* **Problem requirements**:
Rewrite the rows below, swapping "colour" for "shade" wherever it occurs and leaving all else unchanged.

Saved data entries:
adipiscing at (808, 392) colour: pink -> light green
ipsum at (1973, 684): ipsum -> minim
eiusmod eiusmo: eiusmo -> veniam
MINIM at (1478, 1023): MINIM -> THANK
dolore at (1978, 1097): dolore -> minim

* **Final result**:
adipiscing at (808, 392) shade: pink -> light green
ipsum at (1973, 684): ipsum -> minim
eiusmod eiusmo: eiusmo -> veniam
MINIM at (1478, 1023): MINIM -> THANK
dolore at (1978, 1097): dolore -> minim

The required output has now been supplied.